*続*恩返しは溺甘同居で!?~長期休暇にご用心!
驚きのあまり、すぐ目の前まで来たその女性を見つめることしか出来ない。
白いブラウスの上に光沢のあるベージュのノンカラージャケットを羽織った彼女の胸元には『村上』とネームプレートが着いていた。
招待状を握ったまま固まっている私を不審に思ったのか、村上さんはまじまじと私の顔を見た。
「あ、あなた…」
私の招待に気付いた彼女は、一瞬大きく目を見開くと口元をキュッと引き結び、私を鋭く睨みつけた。
「こんなところまで瀧沢室長を追いかけて来ただなんて…厚かましいにもほどがあるわね。」
「わ、私はっ」
『修平さんを追いかけてきたわけじゃない』と言おうとした私の言葉を遮るようにそのひとは言葉を畳み掛ける。
「身の程をわきまえたらどうなの?あなたのような人が来る所じゃないの。」
抑え込まれるように吐かれた言葉に、喉の奥が詰まったみたいに声が出ない。
招待状を握る右手に、力が籠もる。
足に力を入れ、ぐっと顎を持ち上げ目の前の女性と視線を合わせ、軽く息を吸い込むと口を開いた。

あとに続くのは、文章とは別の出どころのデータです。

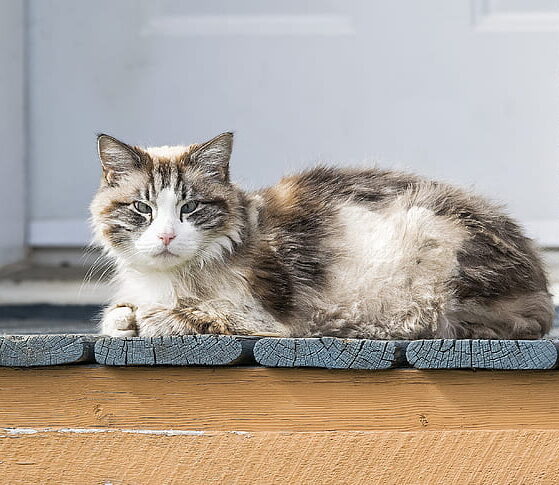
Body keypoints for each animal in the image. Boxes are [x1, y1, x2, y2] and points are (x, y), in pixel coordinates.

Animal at [92, 130, 556, 338]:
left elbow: (196, 315)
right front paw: (126, 317)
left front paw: (153, 319)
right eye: (142, 208)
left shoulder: (263, 318)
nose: (167, 237)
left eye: (190, 208)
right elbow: (115, 314)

「私…御社の社員の方からきちんと招待されてこちらにお伺いしたんです。ですが、私が招待状を持っていても入れないような規定に引っかかっていると言うならここで引き返します。どこがそうなのか、ご説明下さい。」
「な、なに……」
困惑げに眉を寄せるが、口を噤んだまま私を睨みつけてだまっている。
不快感を露わに睨みつけられて、怯みそうになる自分を叱咤する。震えそうになる足に力を入れ、下がりそうになる体を踏み留めた。

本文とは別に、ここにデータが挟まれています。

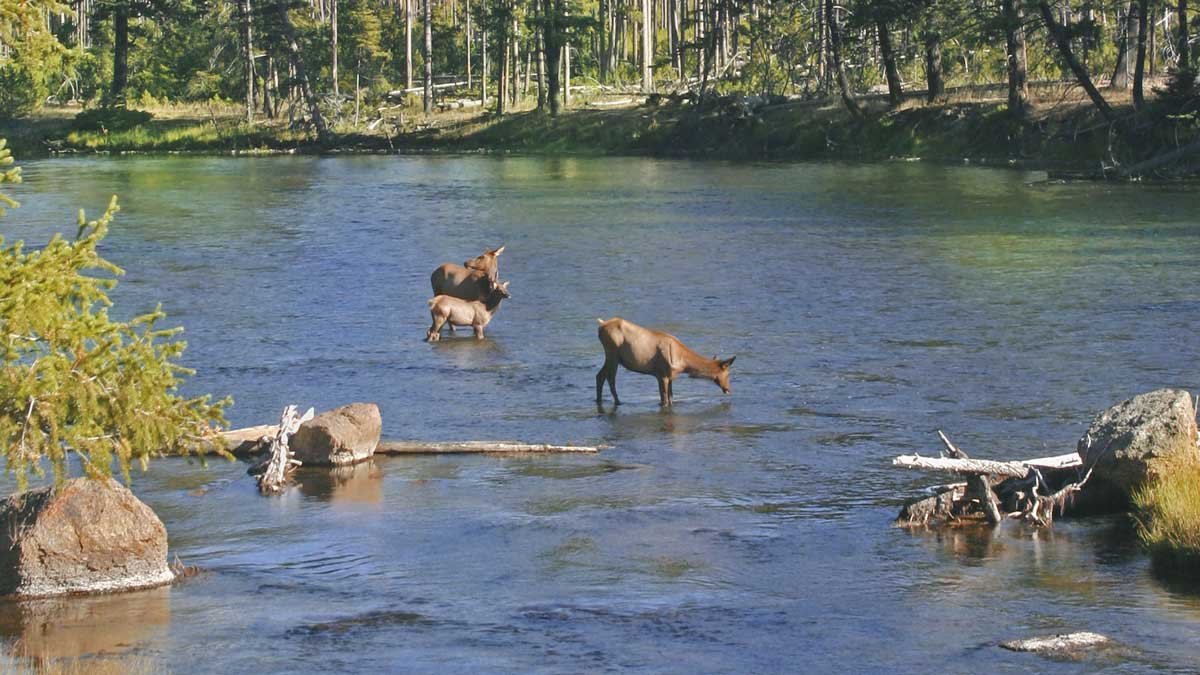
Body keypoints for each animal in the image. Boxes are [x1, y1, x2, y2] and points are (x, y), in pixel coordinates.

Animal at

私の弱気が伝わったのか、そのひとは一歩私の方に足を踏み込んできた。
「屁理屈言っても、誤魔化されないわよっ!」
食って掛かってきそうな勢いに、耐えきれずに足を後ろの引こうと動かした時。
「屁理屈を捏ねているのはあなたでしょう?」
「遥香さん!」
振り向くと遥香さんがこちらへとやってくるところだった。